15 November, 2007

Walking in line with the night fox.

Words can hurt. Actions kill. But I've done nothing to make the world doubt. I've been trying to show that you're a king. Today I feel as though you could give a shit. Small cuts, little comments ... I dont deserve to be treated like a bitch. I'm your equal - why would you do that to me ?. Why do I need to feel like such an asshole when I make a different plan. Why do you need to call other men sexy? , what's the need for this confusion. God I just long for an easy interaction. I long to be honest, real and drama free.

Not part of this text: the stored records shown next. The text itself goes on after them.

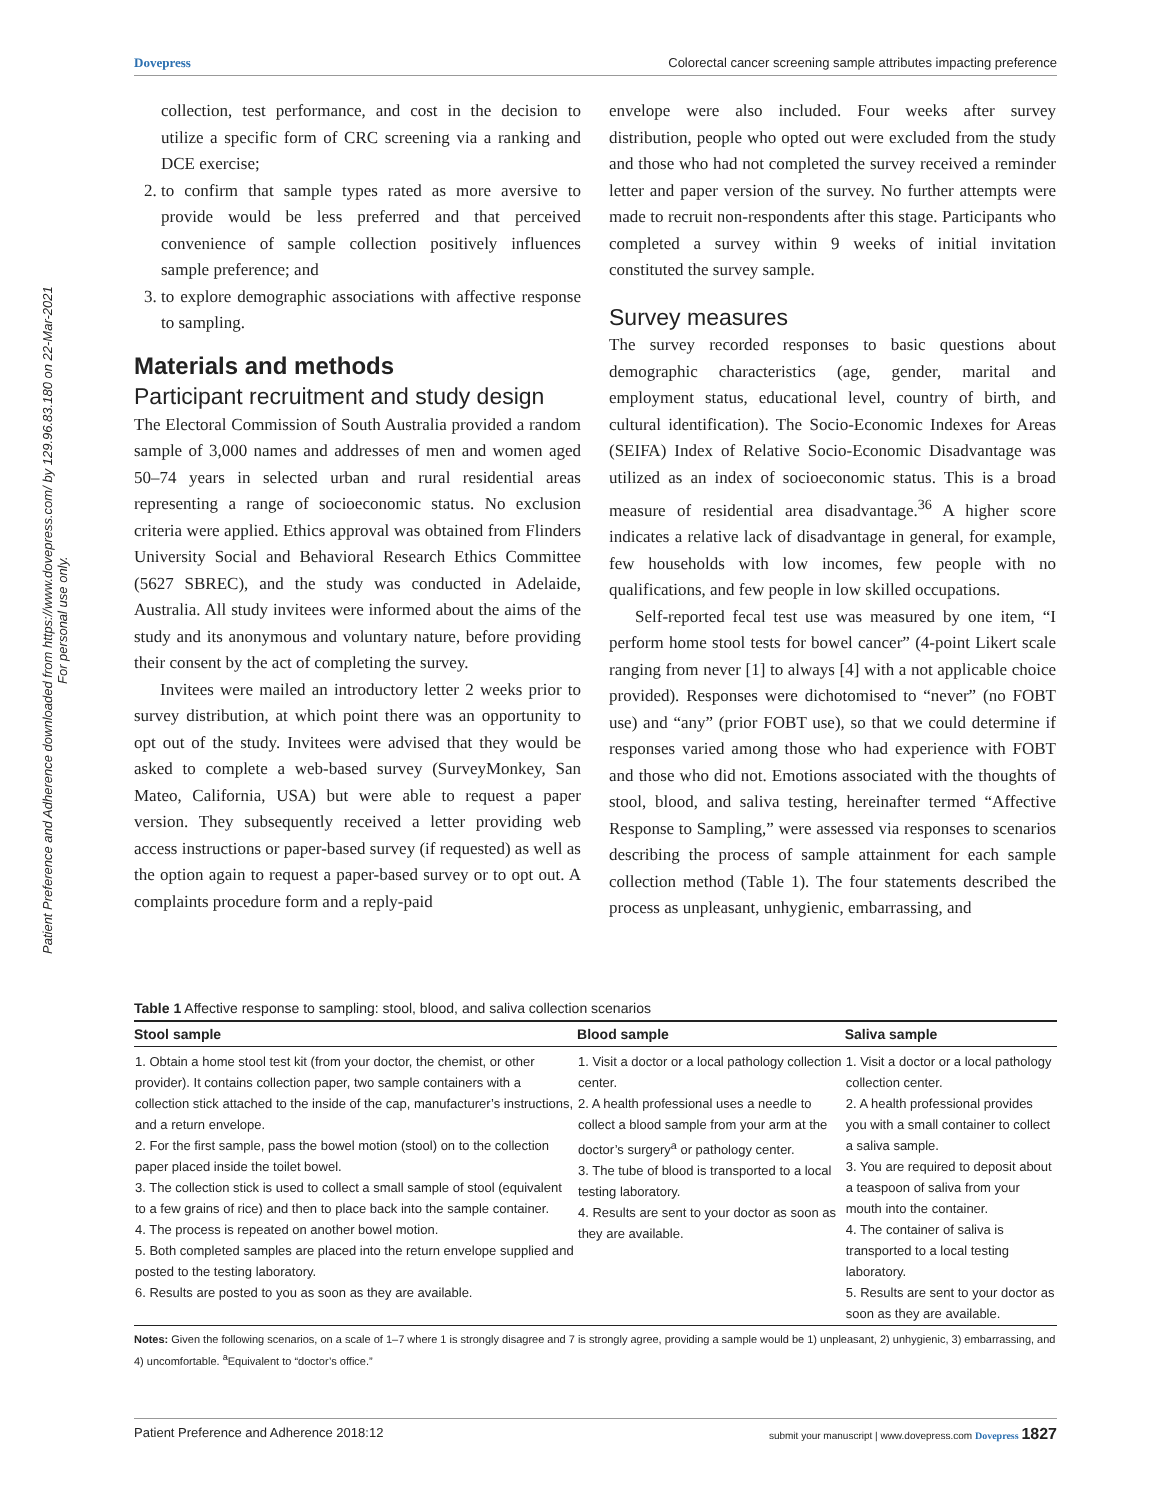Patient Preference and Adherence downloaded from https://www.dovepress.com/ by 129.96.83.180 on 22-Mar-2021
For personal use only.
Dovepress Colorectal cancer screening sample attributes impacting preference
collection, test performance, and cost in the decision to utilize a specific form of CRC screening via a ranking and DCE exercise;
2. to confirm that sample types rated as more aversive to provide would be less preferred and that perceived convenience of sample collection positively influences sample preference; and
3. to explore demographic associations with affective response to sampling.
Materials and methods
Participant recruitment and study design
The Electoral Commission of South Australia provided a random sample of 3,000 names and addresses of men and women aged 50–74 years in selected urban and rural residential areas representing a range of socioeconomic status. No exclusion criteria were applied. Ethics approval was obtained from Flinders University Social and Behavioral Research Ethics Committee (5627 SBREC), and the study was conducted in Adelaide, Australia. All study invitees were informed about the aims of the study and its anonymous and voluntary nature, before providing their consent by the act of completing the survey.
Invitees were mailed an introductory letter 2 weeks prior to survey distribution, at which point there was an opportunity to opt out of the study. Invitees were advised that they would be asked to complete a web-based survey (SurveyMonkey, San Mateo, California, USA) but were able to request a paper version. They subsequently received a letter providing web access instructions or paper-based survey (if requested) as well as the option again to request a paper-based survey or to opt out. A complaints procedure form and a reply-paid
envelope were also included. Four weeks after survey distribution, people who opted out were excluded from the study and those who had not completed the survey received a reminder letter and paper version of the survey. No further attempts were made to recruit non-respondents after this stage. Participants who completed a survey within 9 weeks of initial invitation constituted the survey sample.
Survey measures
The survey recorded responses to basic questions about demographic characteristics (age, gender, marital and employment status, educational level, country of birth, and cultural identification). The Socio-Economic Indexes for Areas (SEIFA) Index of Relative Socio-Economic Disadvantage was utilized as an index of socioeconomic status. This is a broad measure of residential area disadvantage.<sup>36</sup> A higher score indicates a relative lack of disadvantage in general, for example, few households with low incomes, few people with no qualifications, and few people in low skilled occupations.
Self-reported fecal test use was measured by one item, “I perform home stool tests for bowel cancer” (4-point Likert scale ranging from never [1] to always [4] with a not applicable choice provided). Responses were dichotomised to “never” (no FOBT use) and “any” (prior FOBT use), so that we could determine if responses varied among those who had experience with FOBT and those who did not. Emotions associated with the thoughts of stool, blood, and saliva testing, hereinafter termed “Affective Response to Sampling,” were assessed via responses to scenarios describing the process of sample attainment for each sample collection method (Table 1). The four statements described the process as unpleasant, unhygienic, embarrassing, and
Table 1 Affective response to sampling: stool, blood, and saliva collection scenarios
| Stool sample | Blood sample | Saliva sample |
| --- | --- | --- |
| 1. Obtain a home stool test kit (from your doctor, the chemist, or other provider). It contains collection paper, two sample containers with a collection stick attached to the inside of the cap, manufacturer’s instructions, and a return envelope. 2. For the first sample, pass the bowel motion (stool) on to the collection paper placed inside the toilet bowel. 3. The collection stick is used to collect a small sample of stool (equivalent to a few grains of rice) and then to place back into the sample container. 4. The process is repeated on another bowel motion. 5. Both completed samples are placed into the return envelope supplied and posted to the testing laboratory. 6. Results are posted to you as soon as they are available. | 1. Visit a doctor or a local pathology collection center. 2. A health professional uses a needle to collect a blood sample from your arm at the doctor’s surgery<sup>a</sup> or pathology center. 3. The tube of blood is transported to a local testing laboratory. 4. Results are sent to your doctor as soon as they are available. | 1. Visit a doctor or a local pathology collection center. 2. A health professional provides you with a small container to collect a saliva sample. 3. You are required to deposit about a teaspoon of saliva from your mouth into the container. 4. The container of saliva is transported to a local testing laboratory. 5. Results are sent to your doctor as soon as they are available. |
Notes: Given the following scenarios, on a scale of 1–7 where 1 is strongly disagree and 7 is strongly agree, providing a sample would be 1) unpleasant, 2) unhygienic, 3) embarrassing, and 4) uncomfortable. <sup>a</sup>Equivalent to “doctor’s office.”
Patient Preference and Adherence 2018:12 submit your manuscript | www.dovepress.com Dovepress 1827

I'd give you everything ... I'd give you my all. I dont doubt you, I just don't understand why your words hurt me so. I would never try to hurt you; so why do you comment under your breath, laugh and not tell me why, stare and pretend not to lust?. Are you trying to keep me in check? are you trying to scare me?. Why ... why .... why, I'm not going anywhere. Do you want this too? .... why do I fear. I HATE THIS FUCKING FEAR. It wont leave me ... I need support. I dont know where to find it when I feel like I am being punished through short conversation and un defined commentery. Am I too much ?, am I a fucking idiot ? .... what is wrong with me. I feel hurt, sad and ofcourse because what else is new .... worried.

Sometimes I just need a support to know that I'm doing everything okay, and that I'm not walking in this line with a night fox. Am I just a meantime boy until prince charming comes your way ?.

So my heart's on my sleeve again ... threads are frayed. Split ends are showing .... I'm a mess.